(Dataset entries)
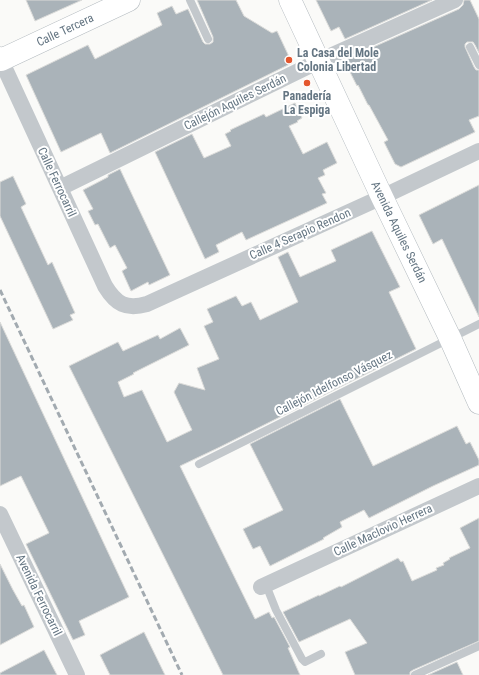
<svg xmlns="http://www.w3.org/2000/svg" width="479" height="675" font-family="'Roboto Condensed',sans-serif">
<rect width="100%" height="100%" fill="#fafaf8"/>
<path fill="#aab3b9" stroke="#dcdcda" d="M26,0H82L35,21Z
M197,0H236L244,16L272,33L277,31L292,63L110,153L101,133L61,152L26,75L88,45L95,59L162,25L157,13L172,6L176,14L188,9L203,42L205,44H210L213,42V37Z
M316,0H432L345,39L339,27L331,31Z
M464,0H470L479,19V53L475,45L473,42H467L465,44V47L474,67L476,70H479V116L469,120L475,132L401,167L395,164L384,142L388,140L369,105H368L358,85L357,86L344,60L459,9L463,5Z
M295,103L302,118L297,121L298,122L289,126L303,154L327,142L337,163L323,170L325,175L318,178L326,193L322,194L327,203L246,240L242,232L216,245L219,252L205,259L155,152L192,134L204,158L231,146L225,134L231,131L230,130L264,114L266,117Z
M120,169L170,275L149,285L148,282L131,291L122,271L127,268L115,245L110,248L98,224L95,225L88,211L93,209L83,190L108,177V175Z
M13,176L26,204L21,207L48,265L52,262L75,313L70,315L73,320L53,329L0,216V182Z
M479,185V317L442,239L433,244L419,215Z
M372,231L400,287L389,292L416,349L220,447L180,466L255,619L269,612L272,618L274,617L290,647L288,648L300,675H223L69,366L118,342L123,351L158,335L160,339L180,328L189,345L133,373L134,374L118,382L124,397L142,390L167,442L192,430L174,392L179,383L205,390L197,368L219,359L204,326L213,322L207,309L236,296L242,306L251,302L260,320L298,302L278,257L288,252L300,277L336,261L331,250Z
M0,322L129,597L79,621L85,635L73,640L26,544L49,533L21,476L0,486Z
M340,399L373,466L457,426L466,444L470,442L479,460V465L433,486L369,518L364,510L340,522L342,527L323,538L324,539L270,566L260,546L253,549L243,529L283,510L250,444Z
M479,518V641L413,670L410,672V675H355L345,652L367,643L350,619L299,642L283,612L319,595V596L340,586L341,587L398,558L401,562L403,561L412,581L437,570L436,568L444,565L443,563L450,559L449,558L470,548L460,528Z
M0,564L13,590L22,606L24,605L34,627L0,645Z
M144,632L165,675H110L100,655Z
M44,650L57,675H0V673Z
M457,662L463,675H428Z"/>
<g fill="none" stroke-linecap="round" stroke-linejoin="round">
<g stroke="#b3babf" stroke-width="23">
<path id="secondary" d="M290,0L382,197L450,338L479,403
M0,58L1,60L129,0"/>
</g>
<path stroke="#c3c8cc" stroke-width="8" d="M190,0L208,39
M470,47L479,65
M199,464L479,324
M266,585L276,610L302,659L305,662L321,654
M415,675L479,646"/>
<path stroke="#c3c8cc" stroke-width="16" d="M1,60L105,286C116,304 126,310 147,304L382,197L479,151
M60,188L319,61L455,0
M0,514L77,675
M261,587L479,486"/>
<use href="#secondary" stroke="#fff" stroke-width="22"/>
<path stroke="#a2aab0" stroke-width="3" stroke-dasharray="6 3" stroke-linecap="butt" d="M0,290L182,675"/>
</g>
<g fill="#e4572e" stroke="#fff" stroke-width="1.5">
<circle cx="289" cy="60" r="4"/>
<circle cx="307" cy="83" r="4"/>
</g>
<g text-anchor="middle" stroke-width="4" stroke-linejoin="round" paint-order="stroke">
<g font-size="12" fill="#657683" stroke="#fff">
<text transform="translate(65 30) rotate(-25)" y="4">Calle Tercera</text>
<text transform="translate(235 102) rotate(-26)" y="4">Callejón Aquiles Serdán</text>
<text transform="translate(57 182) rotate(65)" y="4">Calle Ferrocarril</text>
<text transform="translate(399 232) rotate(64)" y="4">Avenida Aquiles Serdán</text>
<text transform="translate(300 234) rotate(-24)" y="4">Calle 4 Serapio Rendon</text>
<text transform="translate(334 383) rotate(-27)" y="4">Callejón Idelfonso Vásquez</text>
<text transform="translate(383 530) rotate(-25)" y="4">Calle Maclovio Herrera</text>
<text transform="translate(39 595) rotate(64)" y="4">Avenida Ferrocarril</text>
</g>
<g font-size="12" font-weight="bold" fill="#657683" stroke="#fff" text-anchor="start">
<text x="297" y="57">La Casa del Mole<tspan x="297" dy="14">Colonia Libertad</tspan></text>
<text x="307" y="100" text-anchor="middle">Panadería<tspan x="307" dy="14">La Espiga</tspan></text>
</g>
</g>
</svg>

== Task brief ==
Retype every entry above exactly, leaving out the pictures.

== Exercise output ==
<svg xmlns="http://www.w3.org/2000/svg" width="479" height="675" font-family="'Roboto Condensed',sans-serif">
<rect width="100%" height="100%" fill="#fafaf8"/>
<path fill="#aab3b9" stroke="#dcdcda" d="M26,0H82L35,21Z
M197,0H236L244,16L272,33L277,31L292,63L110,153L101,133L61,152L26,75L88,45L95,59L162,25L157,13L172,6L176,14L188,9L203,42L205,44H210L213,42V37Z
M316,0H432L345,39L339,27L331,31Z
M464,0H470L479,19V53L475,45L473,42H467L465,44V47L474,67L476,70H479V116L469,120L475,132L401,167L395,164L384,142L388,140L369,105H368L358,85L357,86L344,60L459,9L463,5Z
M295,103L302,118L297,121L298,122L289,126L303,154L327,142L337,163L323,170L325,175L318,178L326,193L322,194L327,203L246,240L242,232L216,245L219,252L205,259L155,152L192,134L204,158L231,146L225,134L231,131L230,130L264,114L266,117Z
M120,169L170,275L149,285L148,282L131,291L122,271L127,268L115,245L110,248L98,224L95,225L88,211L93,209L83,190L108,177V175Z
M13,176L26,204L21,207L48,265L52,262L75,313L70,315L73,320L53,329L0,216V182Z
M479,185V317L442,239L433,244L419,215Z
M372,231L400,287L389,292L416,349L220,447L180,466L255,619L269,612L272,618L274,617L290,647L288,648L300,675H223L69,366L118,342L123,351L158,335L160,339L180,328L189,345L133,373L134,374L118,382L124,397L142,390L167,442L192,430L174,392L179,383L205,390L197,368L219,359L204,326L213,322L207,309L236,296L242,306L251,302L260,320L298,302L278,257L288,252L300,277L336,261L331,250Z
M0,322L129,597L79,621L85,635L73,640L26,544L49,533L21,476L0,486Z
M340,399L373,466L457,426L466,444L470,442L479,460V465L433,486L369,518L364,510L340,522L342,527L323,538L324,539L270,566L260,546L253,549L243,529L283,510L250,444Z
M479,518V641L413,670L410,672V675H355L345,652L367,643L350,619L299,642L283,612L319,595V596L340,586L341,587L398,558L401,562L403,561L412,581L437,570L436,568L444,565L443,563L450,559L449,558L470,548L460,528Z
M0,564L13,590L22,606L24,605L34,627L0,645Z
M144,632L165,675H110L100,655Z
M44,650L57,675H0V673Z
M457,662L463,675H428Z"/>
<g fill="none" stroke-linecap="round" stroke-linejoin="round">
<g stroke="#b3babf" stroke-width="23">
<path id="secondary" d="M290,0L382,197L450,338L479,403
M0,58L1,60L129,0"/>
</g>
<path stroke="#c3c8cc" stroke-width="8" d="M190,0L208,39
M470,47L479,65
M199,464L479,324
M266,585L276,610L302,659L305,662L321,654
M415,675L479,646"/>
<path stroke="#c3c8cc" stroke-width="16" d="M1,60L105,286C116,304 126,310 147,304L382,197L479,151
M60,188L319,61L455,0
M0,514L77,675
M261,587L479,486"/>
<use href="#secondary" stroke="#fff" stroke-width="22"/>
<path stroke="#a2aab0" stroke-width="3" stroke-dasharray="6 3" stroke-linecap="butt" d="M0,290L182,675"/>
</g>
<g fill="#e4572e" stroke="#fff" stroke-width="1.5">
<circle cx="289" cy="60" r="4"/>
<circle cx="307" cy="83" r="4"/>
</g>
<g text-anchor="middle" stroke-width="4" stroke-linejoin="round" paint-order="stroke">
<g font-size="12" fill="#657683" stroke="#fff">
<text transform="translate(65 30) rotate(-25)" y="4">Calle Tercera</text>
<text transform="translate(235 102) rotate(-26)" y="4">Callejón Aquiles Serdán</text>
<text transform="translate(57 182) rotate(65)" y="4">Calle Ferrocarril</text>
<text transform="translate(399 232) rotate(64)" y="4">Avenida Aquiles Serdán</text>
<text transform="translate(300 234) rotate(-24)" y="4">Calle 4 Serapio Rendon</text>
<text transform="translate(334 383) rotate(-27)" y="4">Callejón Idelfonso Vásquez</text>
<text transform="translate(383 530) rotate(-25)" y="4">Calle Maclovio Herrera</text>
<text transform="translate(39 595) rotate(64)" y="4">Avenida Ferrocarril</text>
</g>
<g font-size="12" font-weight="bold" fill="#657683" stroke="#fff" text-anchor="start">
<text x="297" y="57">La Casa del Mole<tspan x="297" dy="14">Colonia Libertad</tspan></text>
<text x="307" y="100" text-anchor="middle">Panadería<tspan x="307" dy="14">La Espiga</tspan></text>
</g>
</g>
</svg>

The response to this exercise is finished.